News has filtered through that a woman in her twenties was diagnosed with measles at Aarhus University hospital in the beginning of March.
The woman did not receive an MMR vaccination as a child and was likely infected with the disease whilst traveling in Asia.
Doctors in the Aarhus area have been encouraged to pay extra attention to measles symptoms in children and young adults sitting in waiting rooms to help prevent potential outbreak as the virus is highly contagious and could spread quickly.
The World Health Organisation (WHO) recently warned that cases of measles have been increasing across Europe.
The outbreak is particularly severe in Romania, where authorities have registered more than 3,400 cases, including 17 fatalities, since February 2016.
Free vaccination for kids
In Denmark, vaccination against measles is covered by the MMR vaccine, which is offered to all children as part of the childhood vaccination program.

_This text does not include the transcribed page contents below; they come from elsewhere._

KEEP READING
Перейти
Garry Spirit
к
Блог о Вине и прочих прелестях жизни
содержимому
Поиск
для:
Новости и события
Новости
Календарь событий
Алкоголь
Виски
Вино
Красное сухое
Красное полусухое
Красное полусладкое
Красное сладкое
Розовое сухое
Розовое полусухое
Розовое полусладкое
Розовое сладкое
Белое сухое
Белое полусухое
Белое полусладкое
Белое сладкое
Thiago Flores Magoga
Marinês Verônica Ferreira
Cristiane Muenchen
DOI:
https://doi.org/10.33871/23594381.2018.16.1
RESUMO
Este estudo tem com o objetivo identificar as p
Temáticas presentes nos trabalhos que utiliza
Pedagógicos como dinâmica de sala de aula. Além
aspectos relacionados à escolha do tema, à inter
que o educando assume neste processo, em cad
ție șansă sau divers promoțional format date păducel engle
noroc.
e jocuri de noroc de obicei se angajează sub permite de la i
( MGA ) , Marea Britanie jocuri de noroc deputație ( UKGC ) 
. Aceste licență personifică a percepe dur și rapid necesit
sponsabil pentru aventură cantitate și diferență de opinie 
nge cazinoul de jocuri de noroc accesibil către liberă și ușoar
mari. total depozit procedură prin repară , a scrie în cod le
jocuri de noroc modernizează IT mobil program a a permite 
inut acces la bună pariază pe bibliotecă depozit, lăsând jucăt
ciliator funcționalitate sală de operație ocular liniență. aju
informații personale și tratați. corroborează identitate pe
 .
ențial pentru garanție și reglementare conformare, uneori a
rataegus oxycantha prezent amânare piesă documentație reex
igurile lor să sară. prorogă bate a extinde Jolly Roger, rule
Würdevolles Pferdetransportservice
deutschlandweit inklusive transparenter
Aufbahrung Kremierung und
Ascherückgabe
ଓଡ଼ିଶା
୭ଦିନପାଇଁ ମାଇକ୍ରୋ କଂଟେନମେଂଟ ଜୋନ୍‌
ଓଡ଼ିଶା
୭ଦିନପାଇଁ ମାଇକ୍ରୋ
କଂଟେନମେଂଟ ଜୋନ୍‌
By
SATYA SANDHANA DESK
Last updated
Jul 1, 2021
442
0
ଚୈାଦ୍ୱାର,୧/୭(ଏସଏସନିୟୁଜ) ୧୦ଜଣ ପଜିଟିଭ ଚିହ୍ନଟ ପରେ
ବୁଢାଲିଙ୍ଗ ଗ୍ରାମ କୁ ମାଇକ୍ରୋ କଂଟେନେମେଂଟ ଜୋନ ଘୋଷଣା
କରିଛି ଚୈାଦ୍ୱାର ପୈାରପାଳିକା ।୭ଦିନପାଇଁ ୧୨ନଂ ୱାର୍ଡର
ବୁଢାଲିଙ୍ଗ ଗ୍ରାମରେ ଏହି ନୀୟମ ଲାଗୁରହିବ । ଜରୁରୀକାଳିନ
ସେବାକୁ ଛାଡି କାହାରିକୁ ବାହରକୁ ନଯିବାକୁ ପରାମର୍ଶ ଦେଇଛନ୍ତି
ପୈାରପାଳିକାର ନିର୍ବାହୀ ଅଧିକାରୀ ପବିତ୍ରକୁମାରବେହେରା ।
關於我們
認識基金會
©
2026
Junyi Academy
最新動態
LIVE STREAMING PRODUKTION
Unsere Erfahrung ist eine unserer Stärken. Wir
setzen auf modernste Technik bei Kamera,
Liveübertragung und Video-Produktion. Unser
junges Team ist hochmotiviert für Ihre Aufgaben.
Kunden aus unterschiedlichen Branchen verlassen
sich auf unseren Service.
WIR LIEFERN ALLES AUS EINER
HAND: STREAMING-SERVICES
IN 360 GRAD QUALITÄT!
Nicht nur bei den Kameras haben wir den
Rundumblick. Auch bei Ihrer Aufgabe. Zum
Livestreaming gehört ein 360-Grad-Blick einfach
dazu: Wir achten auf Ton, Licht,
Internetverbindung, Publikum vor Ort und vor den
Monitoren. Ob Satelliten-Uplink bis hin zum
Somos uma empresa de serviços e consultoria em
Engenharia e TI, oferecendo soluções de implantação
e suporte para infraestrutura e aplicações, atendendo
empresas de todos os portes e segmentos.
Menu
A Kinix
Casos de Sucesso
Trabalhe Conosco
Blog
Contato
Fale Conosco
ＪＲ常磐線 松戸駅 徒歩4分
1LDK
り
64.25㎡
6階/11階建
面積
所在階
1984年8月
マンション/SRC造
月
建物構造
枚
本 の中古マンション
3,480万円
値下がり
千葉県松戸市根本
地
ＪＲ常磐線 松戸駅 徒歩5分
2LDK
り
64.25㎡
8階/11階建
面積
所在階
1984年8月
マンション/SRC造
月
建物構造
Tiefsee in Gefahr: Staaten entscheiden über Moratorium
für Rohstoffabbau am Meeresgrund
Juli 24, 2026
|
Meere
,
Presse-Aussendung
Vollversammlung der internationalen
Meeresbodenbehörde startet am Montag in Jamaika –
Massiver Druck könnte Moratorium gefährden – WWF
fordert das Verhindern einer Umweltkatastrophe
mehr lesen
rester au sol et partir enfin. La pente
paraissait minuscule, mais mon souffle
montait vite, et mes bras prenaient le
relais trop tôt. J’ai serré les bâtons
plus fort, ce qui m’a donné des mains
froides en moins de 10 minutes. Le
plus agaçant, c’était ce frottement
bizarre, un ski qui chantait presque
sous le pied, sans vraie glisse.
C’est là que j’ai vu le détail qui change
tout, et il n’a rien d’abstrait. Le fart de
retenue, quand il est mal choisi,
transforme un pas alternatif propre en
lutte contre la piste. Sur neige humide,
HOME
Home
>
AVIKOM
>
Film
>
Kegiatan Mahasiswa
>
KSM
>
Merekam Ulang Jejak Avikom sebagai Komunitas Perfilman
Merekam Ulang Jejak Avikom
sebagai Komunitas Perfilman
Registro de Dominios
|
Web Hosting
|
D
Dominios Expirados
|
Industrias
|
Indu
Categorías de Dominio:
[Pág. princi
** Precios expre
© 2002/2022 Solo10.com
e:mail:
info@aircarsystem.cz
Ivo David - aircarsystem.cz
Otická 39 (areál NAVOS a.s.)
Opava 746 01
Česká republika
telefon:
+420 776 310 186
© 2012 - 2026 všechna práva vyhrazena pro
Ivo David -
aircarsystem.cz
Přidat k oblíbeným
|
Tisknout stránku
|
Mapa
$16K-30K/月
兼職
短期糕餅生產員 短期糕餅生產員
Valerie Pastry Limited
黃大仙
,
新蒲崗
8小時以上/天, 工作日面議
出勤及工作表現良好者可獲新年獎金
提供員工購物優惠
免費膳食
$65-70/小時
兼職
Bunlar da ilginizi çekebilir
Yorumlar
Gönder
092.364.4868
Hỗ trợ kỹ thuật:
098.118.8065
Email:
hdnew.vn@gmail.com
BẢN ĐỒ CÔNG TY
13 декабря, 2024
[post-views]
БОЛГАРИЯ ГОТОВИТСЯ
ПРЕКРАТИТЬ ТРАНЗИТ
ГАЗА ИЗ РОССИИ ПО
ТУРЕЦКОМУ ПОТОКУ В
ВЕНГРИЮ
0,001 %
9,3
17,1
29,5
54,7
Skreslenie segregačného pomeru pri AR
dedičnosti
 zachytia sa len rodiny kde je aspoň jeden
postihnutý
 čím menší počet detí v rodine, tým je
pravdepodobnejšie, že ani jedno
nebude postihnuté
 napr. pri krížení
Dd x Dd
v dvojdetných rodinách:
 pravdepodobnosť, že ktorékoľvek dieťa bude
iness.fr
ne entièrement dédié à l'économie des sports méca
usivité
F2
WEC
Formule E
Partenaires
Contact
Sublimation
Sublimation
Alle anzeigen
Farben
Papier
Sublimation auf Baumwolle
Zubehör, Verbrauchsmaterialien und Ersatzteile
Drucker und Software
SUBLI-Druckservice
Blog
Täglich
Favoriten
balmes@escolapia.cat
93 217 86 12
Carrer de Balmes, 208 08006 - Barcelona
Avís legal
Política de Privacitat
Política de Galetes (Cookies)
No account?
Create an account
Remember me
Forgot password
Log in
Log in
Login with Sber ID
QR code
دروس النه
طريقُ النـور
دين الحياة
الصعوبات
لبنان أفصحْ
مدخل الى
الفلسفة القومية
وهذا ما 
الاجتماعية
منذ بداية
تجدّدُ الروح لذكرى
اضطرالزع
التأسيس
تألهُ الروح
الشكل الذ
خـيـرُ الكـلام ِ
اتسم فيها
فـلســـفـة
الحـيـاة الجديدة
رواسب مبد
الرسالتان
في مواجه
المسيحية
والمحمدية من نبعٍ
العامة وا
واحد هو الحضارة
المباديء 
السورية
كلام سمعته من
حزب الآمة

Non-immune people are at risk for becoming infected when they travel abroad and may transmit the infection to others after returning to Denmark.
Measles is an infection of the respiratory tract characterised by high fever and the eruption of small red spots. It is extremely contagious and, in the most serious cases, can be life-threatening.
Since 1987, all children in Denmark have been offered a vaccination against the disease, which has helped bring the incidence of measles in the country down to just a few cases annually.
In 2011, Statens Serum Institut registered 85 cases of measles in Denmark. The figure fell to 27 cases in 2014 and then further down to 9 in 2015 and to 3 in 2016.